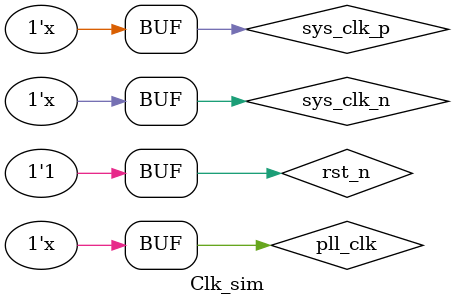
<source format=v>
`timescale 1ns / 1ps


module Clk_sim;
    reg sys_clk_p = 1;
    wire sys_clk_n;
    reg rst_n = 1;
    reg pll_clk = 1;
    wire sysclk_100;
    wire sysclk;
    wire clk_lock;

    assign sys_clk_n = ~sys_clk_p;

    initial
    begin
        #5  rst_n <= 0;
        #15 rst_n <= 1;
    end

    always
        #10  sys_clk_p <= ~sys_clk_p;

    always
        #5  pll_clk <= ~pll_clk;

    Clock_Block_wrapper cbw
    (
        .Crystal_Clk_in_clk_n   (sys_clk_n  ),
        .Crystal_Clk_in_clk_p   (sys_clk_p  ),
        .PLL_Clk_in             (pll_clk    ),
        .Sys_Clk                (sysclk     ),
        .Sys_Clk_100M           (sysclk_100 ),
        .Sys_Clk_Locked         (clk_lock   ),
        .Sys_rst                (rst_n      )
    );
endmodule

</source>
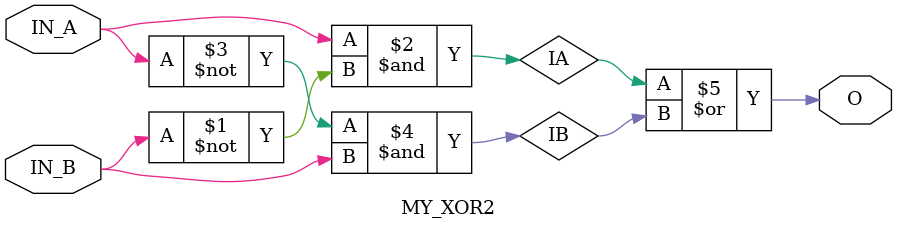
<source format=v>
/* module example */
/* 2 inputs XOR */
/* Cited from http://research.kek.jp/people/uchida/educations/verilogHDL/index.html*/

module MY_XOR2(
  input IN_A , // input A
  input IN_B , // input B
  output O     // output
);

//-----
// XOR
//-----
  wire IA;
  wire IB;
  
  assign IA = IN_A & ~IN_B;
  assign IB = ~IN_A & IN_B;
  
  assign O = IA | IB;
  
endmodule

</source>
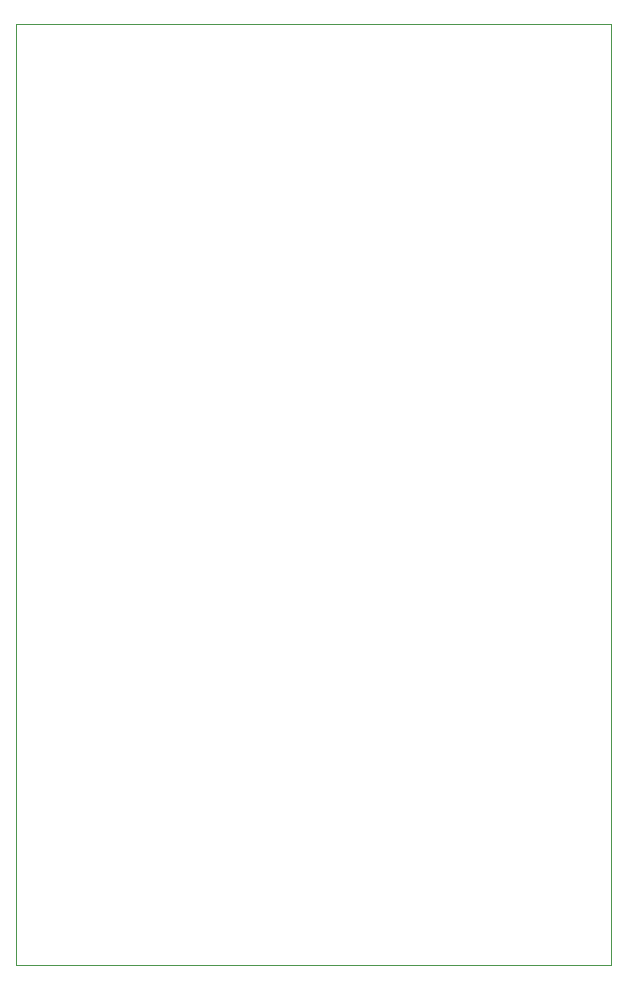
<source format=gbr>
%TF.GenerationSoftware,KiCad,Pcbnew,(5.1.10)-1*%
%TF.CreationDate,2021-08-06T14:13:42-04:00*%
%TF.ProjectId,LED_Pulser,4c45445f-5075-46c7-9365-722e6b696361,rev?*%
%TF.SameCoordinates,Original*%
%TF.FileFunction,Profile,NP*%
%FSLAX46Y46*%
G04 Gerber Fmt 4.6, Leading zero omitted, Abs format (unit mm)*
G04 Created by KiCad (PCBNEW (5.1.10)-1) date 2021-08-06 14:13:42*
%MOMM*%
%LPD*%
G01*
G04 APERTURE LIST*
%TA.AperFunction,Profile*%
%ADD10C,0.100000*%
%TD*%
G04 APERTURE END LIST*
D10*
X209804000Y-85852000D02*
X209804000Y-87503000D01*
X159385000Y-85852000D02*
X209804000Y-85852000D01*
X159385000Y-165481000D02*
X159385000Y-85852000D01*
X209804000Y-165481000D02*
X159385000Y-165481000D01*
X209804000Y-87503000D02*
X209804000Y-165481000D01*
M02*

</source>
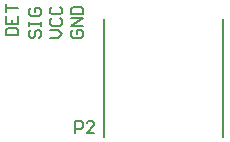
<source format=gto>
G04 Layer_Color=65535*
%FSLAX44Y44*%
%MOMM*%
G71*
G01*
G75*
%ADD16C,0.2000*%
%ADD17C,0.1270*%
D16*
X-281153Y485340D02*
Y585294D01*
Y485340D02*
X-281129Y485316D01*
X-180549Y485293D02*
Y585296D01*
X-180548Y585297D01*
D17*
X-306280Y488820D02*
Y498817D01*
X-301282D01*
X-299615Y497151D01*
Y493818D01*
X-301282Y492152D01*
X-306280D01*
X-289619Y488820D02*
X-296283D01*
X-289619Y495485D01*
Y497151D01*
X-291285Y498817D01*
X-294617D01*
X-296283Y497151D01*
X-307861Y576045D02*
X-309527Y574378D01*
Y571046D01*
X-307861Y569380D01*
X-301196D01*
X-299530Y571046D01*
Y574378D01*
X-301196Y576045D01*
X-304528D01*
Y572712D01*
X-299530Y579377D02*
X-309527D01*
X-299530Y586041D01*
X-309527D01*
Y589374D02*
X-299530D01*
Y594372D01*
X-301196Y596038D01*
X-307861D01*
X-309527Y594372D01*
Y589374D01*
X-327097Y569380D02*
X-320432D01*
X-317100Y572712D01*
X-320432Y576045D01*
X-327097D01*
X-325431Y586041D02*
X-327097Y584375D01*
Y581043D01*
X-325431Y579377D01*
X-318766D01*
X-317100Y581043D01*
Y584375D01*
X-318766Y586041D01*
X-325431Y596038D02*
X-327097Y594372D01*
Y591040D01*
X-325431Y589374D01*
X-318766D01*
X-317100Y591040D01*
Y594372D01*
X-318766Y596038D01*
X-343001Y576554D02*
X-344667Y574888D01*
Y571556D01*
X-343001Y569890D01*
X-341334D01*
X-339668Y571556D01*
Y574888D01*
X-338002Y576554D01*
X-336336D01*
X-334670Y574888D01*
Y571556D01*
X-336336Y569890D01*
X-344667Y579887D02*
Y583219D01*
Y581553D01*
X-334670D01*
Y579887D01*
Y583219D01*
X-343001Y594882D02*
X-344667Y593216D01*
Y589884D01*
X-343001Y588217D01*
X-336336D01*
X-334670Y589884D01*
Y593216D01*
X-336336Y594882D01*
X-339668D01*
Y591550D01*
X-364267Y571670D02*
X-354270D01*
Y576668D01*
X-355936Y578335D01*
X-362601D01*
X-364267Y576668D01*
Y571670D01*
Y588331D02*
Y581667D01*
X-354270D01*
Y588331D01*
X-359268Y581667D02*
Y584999D01*
X-364267Y591664D02*
Y598328D01*
Y594996D01*
X-354270D01*
M02*

</source>
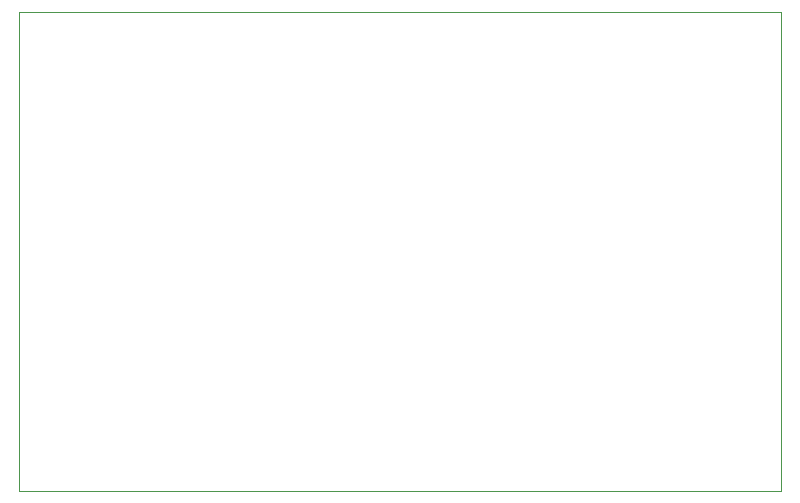
<source format=gbr>
%TF.GenerationSoftware,KiCad,Pcbnew,8.0.8*%
%TF.CreationDate,2025-02-15T15:34:16+01:00*%
%TF.ProjectId,Hacpad,48616370-6164-42e6-9b69-6361645f7063,rev?*%
%TF.SameCoordinates,Original*%
%TF.FileFunction,Profile,NP*%
%FSLAX46Y46*%
G04 Gerber Fmt 4.6, Leading zero omitted, Abs format (unit mm)*
G04 Created by KiCad (PCBNEW 8.0.8) date 2025-02-15 15:34:16*
%MOMM*%
%LPD*%
G01*
G04 APERTURE LIST*
%TA.AperFunction,Profile*%
%ADD10C,0.050000*%
%TD*%
G04 APERTURE END LIST*
D10*
X49000000Y-49000000D02*
X113500000Y-49000000D01*
X113500000Y-89500000D01*
X49000000Y-89500000D01*
X49000000Y-49000000D01*
M02*

</source>
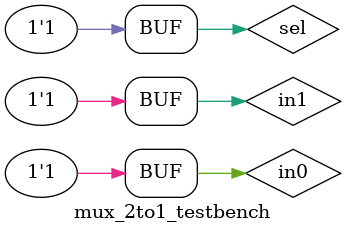
<source format=v>

`define DELAY 20
module mux_2to1_testbench();

reg in0, in1, sel;
wire out;

mux_2to1 test_mux (
	.out(out),
	.in1(in1),
	.in0(in0),
	.sel(sel)
	);

initial begin
	in0 = 1'b0; in1 = 1'b0; sel = 1'b0;
	#`DELAY;
	in0 = 1'b0; in1 = 1'b0; sel = 1'b1;
	#`DELAY;
	in0 = 1'b0; in1 = 1'b1; sel = 1'b0;
	#`DELAY;
	in0 = 1'b0; in1 = 1'b1; sel = 1'b1;
	#`DELAY;
	in0 = 1'b1; in1 = 1'b0; sel = 1'b0;
	#`DELAY;
	in0 = 1'b1; in1 = 1'b0; sel = 1'b1;
	#`DELAY;
	in0 = 1'b1; in1 = 1'b1; sel = 1'b0;
	#`DELAY;
	in0 = 1'b1; in1 = 1'b1; sel = 1'b1;
end
 
 
initial
begin
	$monitor("sel = %1b, in1 = %1b, in0 = %1b, out = %1b",sel, in1, in0, out);
end
 
endmodule

</source>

**Problem to solve:**
Exactly as written, please copy out the whole set of records, skipping images.

**Result:**
<source format=v>
`timescale 1ns / 1ps


module Clk_sim;
    reg sys_clk_p = 1;
    wire sys_clk_n;
    reg rst_n = 1;
    reg pll_clk = 1;
    wire sysclk_100;
    wire sysclk;
    wire clk_lock;

    assign sys_clk_n = ~sys_clk_p;

    initial
    begin
        #5  rst_n <= 0;
        #15 rst_n <= 1;
    end

    always
        #10  sys_clk_p <= ~sys_clk_p;

    always
        #5  pll_clk <= ~pll_clk;

    Clock_Block_wrapper cbw
    (
        .Crystal_Clk_in_clk_n   (sys_clk_n  ),
        .Crystal_Clk_in_clk_p   (sys_clk_p  ),
        .PLL_Clk_in             (pll_clk    ),
        .Sys_Clk                (sysclk     ),
        .Sys_Clk_100M           (sysclk_100 ),
        .Sys_Clk_Locked         (clk_lock   ),
        .Sys_rst                (rst_n      )
    );
endmodule

</source>
<source format=v>
/* module example */
/* 2 inputs XOR */
/* Cited from http://research.kek.jp/people/uchida/educations/verilogHDL/index.html*/

module MY_XOR2(
  input IN_A , // input A
  input IN_B , // input B
  output O     // output
);

//-----
// XOR
//-----
  wire IA;
  wire IB;
  
  assign IA = IN_A & ~IN_B;
  assign IB = ~IN_A & IN_B;
  
  assign O = IA | IB;
  
endmodule

</source>
<source format=gbr>
%TF.GenerationSoftware,KiCad,Pcbnew,(5.1.10)-1*%
%TF.CreationDate,2021-08-06T14:13:42-04:00*%
%TF.ProjectId,LED_Pulser,4c45445f-5075-46c7-9365-722e6b696361,rev?*%
%TF.SameCoordinates,Original*%
%TF.FileFunction,Profile,NP*%
%FSLAX46Y46*%
G04 Gerber Fmt 4.6, Leading zero omitted, Abs format (unit mm)*
G04 Created by KiCad (PCBNEW (5.1.10)-1) date 2021-08-06 14:13:42*
%MOMM*%
%LPD*%
G01*
G04 APERTURE LIST*
%TA.AperFunction,Profile*%
%ADD10C,0.100000*%
%TD*%
G04 APERTURE END LIST*
D10*
X209804000Y-85852000D02*
X209804000Y-87503000D01*
X159385000Y-85852000D02*
X209804000Y-85852000D01*
X159385000Y-165481000D02*
X159385000Y-85852000D01*
X209804000Y-165481000D02*
X159385000Y-165481000D01*
X209804000Y-87503000D02*
X209804000Y-165481000D01*
M02*

</source>
<source format=gto>
G04 Layer_Color=65535*
%FSLAX44Y44*%
%MOMM*%
G71*
G01*
G75*
%ADD16C,0.2000*%
%ADD17C,0.1270*%
D16*
X-281153Y485340D02*
Y585294D01*
Y485340D02*
X-281129Y485316D01*
X-180549Y485293D02*
Y585296D01*
X-180548Y585297D01*
D17*
X-306280Y488820D02*
Y498817D01*
X-301282D01*
X-299615Y497151D01*
Y493818D01*
X-301282Y492152D01*
X-306280D01*
X-289619Y488820D02*
X-296283D01*
X-289619Y495485D01*
Y497151D01*
X-291285Y498817D01*
X-294617D01*
X-296283Y497151D01*
X-307861Y576045D02*
X-309527Y574378D01*
Y571046D01*
X-307861Y569380D01*
X-301196D01*
X-299530Y571046D01*
Y574378D01*
X-301196Y576045D01*
X-304528D01*
Y572712D01*
X-299530Y579377D02*
X-309527D01*
X-299530Y586041D01*
X-309527D01*
Y589374D02*
X-299530D01*
Y594372D01*
X-301196Y596038D01*
X-307861D01*
X-309527Y594372D01*
Y589374D01*
X-327097Y569380D02*
X-320432D01*
X-317100Y572712D01*
X-320432Y576045D01*
X-327097D01*
X-325431Y586041D02*
X-327097Y584375D01*
Y581043D01*
X-325431Y579377D01*
X-318766D01*
X-317100Y581043D01*
Y584375D01*
X-318766Y586041D01*
X-325431Y596038D02*
X-327097Y594372D01*
Y591040D01*
X-325431Y589374D01*
X-318766D01*
X-317100Y591040D01*
Y594372D01*
X-318766Y596038D01*
X-343001Y576554D02*
X-344667Y574888D01*
Y571556D01*
X-343001Y569890D01*
X-341334D01*
X-339668Y571556D01*
Y574888D01*
X-338002Y576554D01*
X-336336D01*
X-334670Y574888D01*
Y571556D01*
X-336336Y569890D01*
X-344667Y579887D02*
Y583219D01*
Y581553D01*
X-334670D01*
Y579887D01*
Y583219D01*
X-343001Y594882D02*
X-344667Y593216D01*
Y589884D01*
X-343001Y588217D01*
X-336336D01*
X-334670Y589884D01*
Y593216D01*
X-336336Y594882D01*
X-339668D01*
Y591550D01*
X-364267Y571670D02*
X-354270D01*
Y576668D01*
X-355936Y578335D01*
X-362601D01*
X-364267Y576668D01*
Y571670D01*
Y588331D02*
Y581667D01*
X-354270D01*
Y588331D01*
X-359268Y581667D02*
Y584999D01*
X-364267Y591664D02*
Y598328D01*
Y594996D01*
X-354270D01*
M02*

</source>
<source format=gbr>
%TF.GenerationSoftware,KiCad,Pcbnew,8.0.8*%
%TF.CreationDate,2025-02-15T15:34:16+01:00*%
%TF.ProjectId,Hacpad,48616370-6164-42e6-9b69-6361645f7063,rev?*%
%TF.SameCoordinates,Original*%
%TF.FileFunction,Profile,NP*%
%FSLAX46Y46*%
G04 Gerber Fmt 4.6, Leading zero omitted, Abs format (unit mm)*
G04 Created by KiCad (PCBNEW 8.0.8) date 2025-02-15 15:34:16*
%MOMM*%
%LPD*%
G01*
G04 APERTURE LIST*
%TA.AperFunction,Profile*%
%ADD10C,0.050000*%
%TD*%
G04 APERTURE END LIST*
D10*
X49000000Y-49000000D02*
X113500000Y-49000000D01*
X113500000Y-89500000D01*
X49000000Y-89500000D01*
X49000000Y-49000000D01*
M02*

</source>
<source format=v>

`define DELAY 20
module mux_2to1_testbench();

reg in0, in1, sel;
wire out;

mux_2to1 test_mux (
	.out(out),
	.in1(in1),
	.in0(in0),
	.sel(sel)
	);

initial begin
	in0 = 1'b0; in1 = 1'b0; sel = 1'b0;
	#`DELAY;
	in0 = 1'b0; in1 = 1'b0; sel = 1'b1;
	#`DELAY;
	in0 = 1'b0; in1 = 1'b1; sel = 1'b0;
	#`DELAY;
	in0 = 1'b0; in1 = 1'b1; sel = 1'b1;
	#`DELAY;
	in0 = 1'b1; in1 = 1'b0; sel = 1'b0;
	#`DELAY;
	in0 = 1'b1; in1 = 1'b0; sel = 1'b1;
	#`DELAY;
	in0 = 1'b1; in1 = 1'b1; sel = 1'b0;
	#`DELAY;
	in0 = 1'b1; in1 = 1'b1; sel = 1'b1;
end
 
 
initial
begin
	$monitor("sel = %1b, in1 = %1b, in0 = %1b, out = %1b",sel, in1, in0, out);
end
 
endmodule

</source>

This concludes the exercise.